Victor Chang Scientists triple the number of heart cells they can grow outside of the body

In a landmark breakthrough, scientists at the Victor Chang Cardiac Research Institute and the Royan Institute have discovered a faster, cheaper and more efficient way to grow billions of heart cells, which are vital to medical research and the treatment of heart disease.

Scientists around the world will now be able to spend less time producing heart cells and more time finding cures for disease.

Previously, growing heart cells has been cumbersome, time consuming work with poor results. It was a problem Victor Chang scientist, Dr Alexis Bosman and PhD student Hananeh Fonoudi were determined to overcome.

“We grow and study heart cells to find out what causes different types of heart problems. I’ve worked to make heart cells for a long time and it’s always been such a struggle to do it efficiently,” Dr Bosman explained.
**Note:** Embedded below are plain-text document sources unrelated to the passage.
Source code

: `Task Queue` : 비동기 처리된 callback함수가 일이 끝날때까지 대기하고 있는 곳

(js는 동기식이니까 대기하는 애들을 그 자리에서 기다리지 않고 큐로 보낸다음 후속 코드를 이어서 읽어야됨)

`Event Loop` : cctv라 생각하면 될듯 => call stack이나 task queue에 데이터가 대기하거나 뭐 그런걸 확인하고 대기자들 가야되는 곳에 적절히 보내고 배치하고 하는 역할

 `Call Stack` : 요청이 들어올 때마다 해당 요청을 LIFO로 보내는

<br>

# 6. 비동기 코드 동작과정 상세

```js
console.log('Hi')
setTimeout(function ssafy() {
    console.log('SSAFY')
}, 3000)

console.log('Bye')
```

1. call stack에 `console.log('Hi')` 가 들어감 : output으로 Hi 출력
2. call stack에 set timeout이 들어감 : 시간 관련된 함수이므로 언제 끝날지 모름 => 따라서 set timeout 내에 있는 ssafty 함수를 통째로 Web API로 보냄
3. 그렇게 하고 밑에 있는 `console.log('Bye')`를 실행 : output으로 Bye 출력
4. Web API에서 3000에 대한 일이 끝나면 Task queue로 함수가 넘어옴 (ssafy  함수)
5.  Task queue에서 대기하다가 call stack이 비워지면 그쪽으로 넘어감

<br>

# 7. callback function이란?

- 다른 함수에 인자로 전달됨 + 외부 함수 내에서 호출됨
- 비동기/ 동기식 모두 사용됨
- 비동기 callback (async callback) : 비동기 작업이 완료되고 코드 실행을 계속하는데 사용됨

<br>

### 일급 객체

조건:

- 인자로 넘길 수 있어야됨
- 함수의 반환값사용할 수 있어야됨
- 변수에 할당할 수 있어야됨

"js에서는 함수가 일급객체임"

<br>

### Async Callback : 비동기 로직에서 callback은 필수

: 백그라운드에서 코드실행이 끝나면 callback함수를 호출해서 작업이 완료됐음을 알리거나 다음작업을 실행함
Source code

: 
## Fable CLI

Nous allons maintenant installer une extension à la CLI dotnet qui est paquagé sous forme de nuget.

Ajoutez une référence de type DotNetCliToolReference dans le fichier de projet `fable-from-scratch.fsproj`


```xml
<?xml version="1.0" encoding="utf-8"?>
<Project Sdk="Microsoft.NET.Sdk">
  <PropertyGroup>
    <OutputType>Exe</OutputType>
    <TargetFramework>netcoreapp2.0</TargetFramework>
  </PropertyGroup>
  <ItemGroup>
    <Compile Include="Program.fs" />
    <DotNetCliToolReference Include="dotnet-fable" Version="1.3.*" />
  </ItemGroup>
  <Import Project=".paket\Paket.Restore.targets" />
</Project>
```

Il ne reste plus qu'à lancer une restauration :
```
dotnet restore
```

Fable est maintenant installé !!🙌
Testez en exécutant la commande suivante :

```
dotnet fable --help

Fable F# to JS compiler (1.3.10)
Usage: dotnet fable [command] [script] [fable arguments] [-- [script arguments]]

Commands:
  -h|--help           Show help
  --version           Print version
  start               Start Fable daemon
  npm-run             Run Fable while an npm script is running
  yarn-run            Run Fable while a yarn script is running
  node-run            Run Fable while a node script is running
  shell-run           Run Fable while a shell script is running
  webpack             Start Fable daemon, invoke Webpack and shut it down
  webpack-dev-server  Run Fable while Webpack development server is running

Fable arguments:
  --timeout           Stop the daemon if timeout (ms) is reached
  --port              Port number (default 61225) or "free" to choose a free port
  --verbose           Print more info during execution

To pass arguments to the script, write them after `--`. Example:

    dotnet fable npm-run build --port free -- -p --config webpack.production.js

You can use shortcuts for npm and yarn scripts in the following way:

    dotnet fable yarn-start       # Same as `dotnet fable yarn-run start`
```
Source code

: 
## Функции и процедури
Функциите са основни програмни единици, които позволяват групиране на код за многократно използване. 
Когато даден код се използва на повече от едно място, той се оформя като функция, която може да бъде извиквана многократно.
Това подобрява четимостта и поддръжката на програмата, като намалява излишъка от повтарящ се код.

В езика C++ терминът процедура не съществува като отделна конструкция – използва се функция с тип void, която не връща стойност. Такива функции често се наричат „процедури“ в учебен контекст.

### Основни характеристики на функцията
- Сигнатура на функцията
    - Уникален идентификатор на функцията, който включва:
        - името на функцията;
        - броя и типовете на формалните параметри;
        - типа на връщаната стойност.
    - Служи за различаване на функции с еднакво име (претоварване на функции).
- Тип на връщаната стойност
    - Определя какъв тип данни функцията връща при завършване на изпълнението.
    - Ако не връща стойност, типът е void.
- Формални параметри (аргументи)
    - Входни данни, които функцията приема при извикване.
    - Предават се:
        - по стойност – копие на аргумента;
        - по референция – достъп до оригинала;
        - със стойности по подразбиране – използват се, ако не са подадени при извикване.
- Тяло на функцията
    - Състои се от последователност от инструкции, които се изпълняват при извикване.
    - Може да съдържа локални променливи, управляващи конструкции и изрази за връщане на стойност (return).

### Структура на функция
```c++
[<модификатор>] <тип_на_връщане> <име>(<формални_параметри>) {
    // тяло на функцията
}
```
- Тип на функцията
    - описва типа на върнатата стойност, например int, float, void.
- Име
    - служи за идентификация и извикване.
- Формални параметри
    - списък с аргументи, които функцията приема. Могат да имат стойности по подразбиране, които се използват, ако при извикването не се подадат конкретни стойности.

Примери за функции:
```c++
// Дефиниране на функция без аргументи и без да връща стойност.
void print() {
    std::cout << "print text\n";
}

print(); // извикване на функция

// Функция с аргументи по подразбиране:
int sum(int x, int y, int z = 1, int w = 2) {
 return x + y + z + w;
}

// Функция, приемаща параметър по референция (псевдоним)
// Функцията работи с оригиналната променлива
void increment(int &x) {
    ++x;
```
After two years of intensive research Dr Bosman and her colleagues finally made a breakthrough by tinkering with the traditional recipe and method that was used to make heart cells.

“The old method used to take around one month to fill 30 per cent of the dish. Now, we can get beating heart cells in around 90 per cent of the dish, after just seven days. We’ve discovered how to produce billions of heart cells in a quarter of the time,” said Dr Bosman.

Not only that, the new technique is also expected to be far more cost effective, with as much as $20,000 saved per year.

The implications of this breakthrough will be threefold. First of all, scientists will be able to study the heart cells to understand how heart defects develop.

Secondly, pharmaceutical companies could soon be able to use these cells to test the effects of their drugs on the heart at a faster, more economical rate and on a significantly larger scale.

On top of that, scientists believe these cells could be used in regenerative medicine. This means they could be used to replace damaged heart cells that have been irreparably injured after a heart attack, which alarmingly affects one Australian every nine minutes.

“The discovery we’ve made has truly moved our research along a great amount. And the sooner we find out the causes of heart disease, the sooner we could have answers for patients and their families” added Dr Alexis Bosman.

The new technique has also been successfully tested in labs, not only here in Australia, but also in Iran, with consistent results.